Back in July (of 2017) I made a quick little road trip up to Dolliver Memorial State Park. I did a little hiking around the Boneyard Hollow part of the park.
I wouldn’t say Dolliver is one of my favorite parks in Iowa, but it has some interesting facets. Check out this info that I lifted straight from the DNR website:
A unique facet of the sandstone formations at Dolliver are the “Copperas beds.” The towering 100-foot bluff on Prairie Creek is a cross-sectional view of the ancient river bed that is over 150 million years old. Over the ages, the erosive power of Prairie Creek uncovered this unique feature. The porous nature of the sandstone has caused many minerals such as calcite and sulfur to dissolve as the water seeps through. As the water evaporates, the mineral deposits are left behind. You can see many of these deposits in the sandstone cliffs, as well as petrified logs and sticks.

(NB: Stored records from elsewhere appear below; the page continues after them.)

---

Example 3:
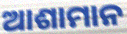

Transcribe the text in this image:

ଆଶାମାନ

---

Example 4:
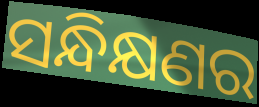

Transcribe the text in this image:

ସନ୍ଧିକ୍ଷଣର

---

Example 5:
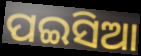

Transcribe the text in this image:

ପଇସିଆ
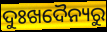
ଦୁଃଖଦୈନ୍ୟରୁ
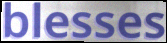
blesses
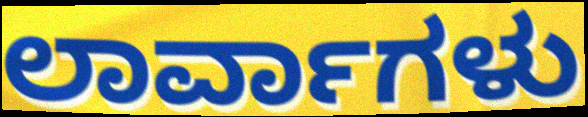
ಲಾರ್ವಾಗಳು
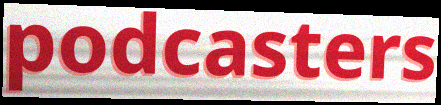
podcasters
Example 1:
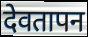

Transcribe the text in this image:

देवतापन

This narrow ravine running between rock walls was given its name “boneyard hollow” by early settlers who found large amounts of buffalo bones in the canyon. It is possible the area’s first inhabitants drove herds of buffalo from the prairie over the cliff to their death or perhaps drove the herds into the narrow ravine and then killed & butchered them for their meat, hides, horns & bone.
In 1912, a family picnicking in the area of the creek that runs through Boneyard Hollow found a lead tablet at the mouth of the creek. Inscribed in Latin, it stated that it was deposited in 1701 by Father Hennepin, a French explorer, often credited with discovering the Des Moines River. The tablet was eventually found to be a hoax, planted by people from the nearby community. However, Edgar Harlan, then curator of the state archives, went to the site where the tablet was found. His interest in the beauty of the area helped spark the state’s interest in eventually purchasing the park.
I went back and forth on whether or not I was going to publish these pictures because at first glance, I didn’t really like them. But I finally bit the bullet and started editing them and found out that there are a few I actually like… a lot.
Here are some pictures from my trip to Dolliver:
When I was editing, I was thinking, “When I write the journal entry up to go with these pictures, I’m going to really lay into that Glen Bickford for being such an insufferable doucher that he needed to carve his name into what is an otherwise fairly pristine rock face.”
But as I have thought about it, I’ve decided to give Glen Bickford of Corning, Iowa – Class of ’14* the benefit of the doubt. Maybe he isn’t an insufferable doucher that needs to destroy natural beauty because he is so insecure with his talents and work ethic that he thinks destroying natural beauty with his moniker is the only way to secure his legacy. Maybe Glen Bickford was killed in a car accident and this is the way his best friend memorializes him. Crossing all over the state, defacing nature’s beauty because it is the only way his friend can deal with the grief and the guilt. After all, it was Glen Bickford’s best friend who made him go to that party that night, when Glen just wanted to go home and study for that calculus test. He needed to get an A in that class if he had any shot at a scholarship. Glen Bickford eventually relented to Glen Bickford’s best friend’s peer pressure and then he had a few to take the edge off. You know how it is. Heck, you know the rest of the story. It is all too common. A night that ends in an alcohol haze and torn metal and broken glass strewn across a country road. Glen Bickford’s best friend only felt alive again as he was giving Glen Bickford a form of immortality. The only form of immortality that he knew.
I mean, it is possible.
There are a few other state parks I want to hit this year. I’m thinking of taking a Friday off from working and heading to Pike’s Peak. Seems like that would make a good trip.
*Obviously a lot of assumptions are being made here.